(Source records)
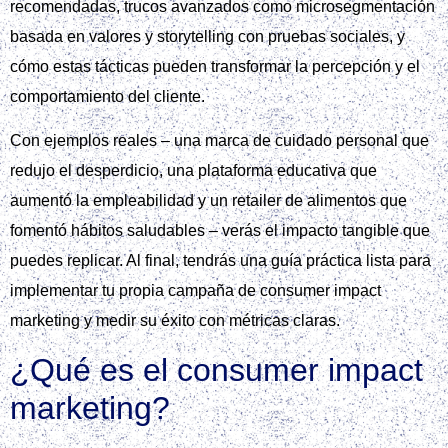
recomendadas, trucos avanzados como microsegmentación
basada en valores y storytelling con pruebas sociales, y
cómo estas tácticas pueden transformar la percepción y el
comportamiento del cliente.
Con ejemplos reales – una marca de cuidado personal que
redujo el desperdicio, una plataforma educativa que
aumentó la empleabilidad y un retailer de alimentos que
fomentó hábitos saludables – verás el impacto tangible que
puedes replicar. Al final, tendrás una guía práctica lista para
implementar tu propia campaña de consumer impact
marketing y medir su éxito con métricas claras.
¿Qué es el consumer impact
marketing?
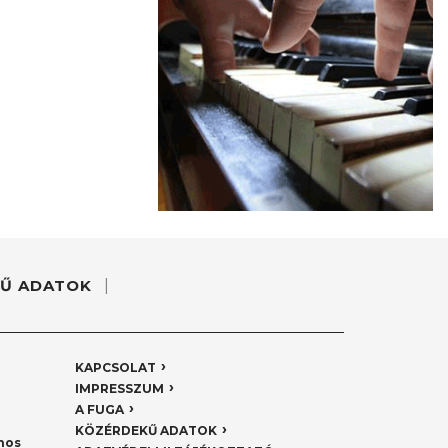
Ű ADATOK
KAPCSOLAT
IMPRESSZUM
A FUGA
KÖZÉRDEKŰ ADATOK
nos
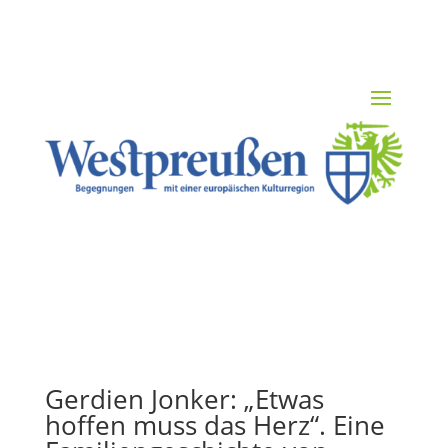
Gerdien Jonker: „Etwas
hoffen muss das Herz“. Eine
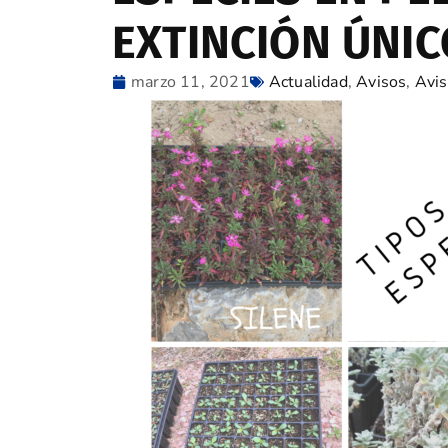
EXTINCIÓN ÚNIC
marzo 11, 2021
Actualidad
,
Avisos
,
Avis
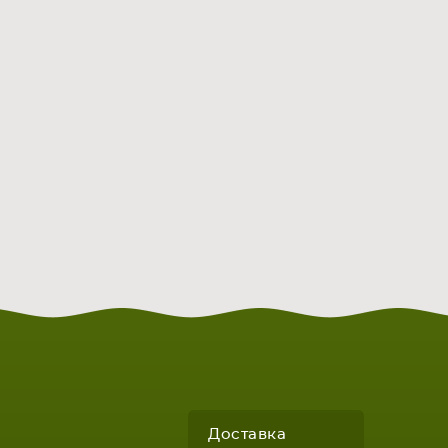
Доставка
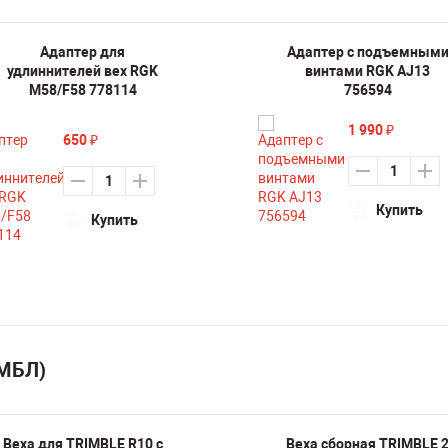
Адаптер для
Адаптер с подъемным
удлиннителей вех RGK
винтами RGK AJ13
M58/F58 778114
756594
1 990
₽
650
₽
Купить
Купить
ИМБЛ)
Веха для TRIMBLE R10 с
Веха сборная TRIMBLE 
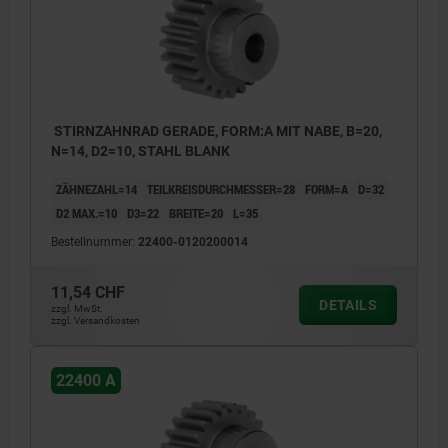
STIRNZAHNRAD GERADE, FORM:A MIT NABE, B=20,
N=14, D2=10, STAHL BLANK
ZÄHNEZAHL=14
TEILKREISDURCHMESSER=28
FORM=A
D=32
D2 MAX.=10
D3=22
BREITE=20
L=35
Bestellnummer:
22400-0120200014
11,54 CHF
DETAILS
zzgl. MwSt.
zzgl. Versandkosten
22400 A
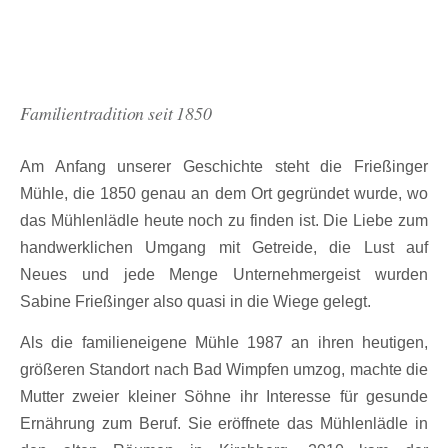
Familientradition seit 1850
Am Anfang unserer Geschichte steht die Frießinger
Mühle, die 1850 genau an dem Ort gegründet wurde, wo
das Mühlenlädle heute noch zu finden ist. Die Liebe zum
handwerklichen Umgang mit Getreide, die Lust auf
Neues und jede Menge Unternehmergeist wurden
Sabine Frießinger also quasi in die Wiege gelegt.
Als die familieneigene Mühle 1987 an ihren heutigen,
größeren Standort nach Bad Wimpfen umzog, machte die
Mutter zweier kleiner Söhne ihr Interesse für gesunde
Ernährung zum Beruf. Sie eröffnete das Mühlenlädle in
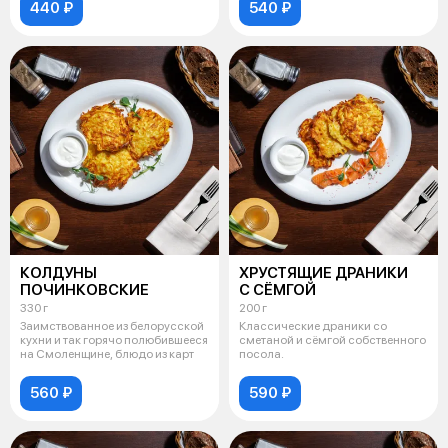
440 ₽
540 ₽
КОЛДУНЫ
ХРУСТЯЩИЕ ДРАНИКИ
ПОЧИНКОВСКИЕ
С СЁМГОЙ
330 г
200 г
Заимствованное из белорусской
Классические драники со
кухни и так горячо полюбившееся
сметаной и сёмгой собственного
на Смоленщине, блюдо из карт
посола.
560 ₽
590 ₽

__DIRECTIONS__
Copy the text of all the records, substituting "В корзину" for every occurrence of "Купить" and keeping everything else the same. Leave the pictures out.

__TASK SOLUTION__
recomendadas, trucos avanzados como microsegmentación
basada en valores y storytelling con pruebas sociales, y
cómo estas tácticas pueden transformar la percepción y el
comportamiento del cliente.
Con ejemplos reales – una marca de cuidado personal que
redujo el desperdicio, una plataforma educativa que
aumentó la empleabilidad y un retailer de alimentos que
fomentó hábitos saludables – verás el impacto tangible que
puedes replicar. Al final, tendrás una guía práctica lista para
implementar tu propia campaña de consumer impact
marketing y medir su éxito con métricas claras.
¿Qué es el consumer impact
marketing?
Ű ADATOK
KAPCSOLAT
IMPRESSZUM
A FUGA
KÖZÉRDEKŰ ADATOK
nos
Gerdien Jonker: „Etwas
hoffen muss das Herz“. Eine
EXTINCIÓN ÚNIC
marzo 11, 2021
Actualidad
,
Avisos
,
Avis
Доставка
Адаптер для
Адаптер с подъемным
удлиннителей вех RGK
винтами RGK AJ13
M58/F58 778114
756594
1 990
₽
650
₽
В корзину
В корзину
ИМБЛ)
Веха для TRIMBLE R10 с
Веха сборная TRIMBLE 
STIRNZAHNRAD GERADE, FORM:A MIT NABE, B=20,
N=14, D2=10, STAHL BLANK
ZÄHNEZAHL=14
TEILKREISDURCHMESSER=28
FORM=A
D=32
D2 MAX.=10
D3=22
BREITE=20
L=35
Bestellnummer:
22400-0120200014
11,54 CHF
DETAILS
zzgl. MwSt.
zzgl. Versandkosten
22400 A
Familientradition seit 1850
Am Anfang unserer Geschichte steht die Frießinger
Mühle, die 1850 genau an dem Ort gegründet wurde, wo
das Mühlenlädle heute noch zu finden ist. Die Liebe zum
handwerklichen Umgang mit Getreide, die Lust auf
Neues und jede Menge Unternehmergeist wurden
Sabine Frießinger also quasi in die Wiege gelegt.
Als die familieneigene Mühle 1987 an ihren heutigen,
größeren Standort nach Bad Wimpfen umzog, machte die
Mutter zweier kleiner Söhne ihr Interesse für gesunde
Ernährung zum Beruf. Sie eröffnete das Mühlenlädle in
440 ₽
540 ₽
КОЛДУНЫ
ХРУСТЯЩИЕ ДРАНИКИ
ПОЧИНКОВСКИЕ
С СЁМГОЙ
330 г
200 г
Заимствованное из белорусской
Классические драники со
кухни и так горячо полюбившееся
сметаной и сёмгой собственного
на Смоленщине, блюдо из карт
посола.
560 ₽
590 ₽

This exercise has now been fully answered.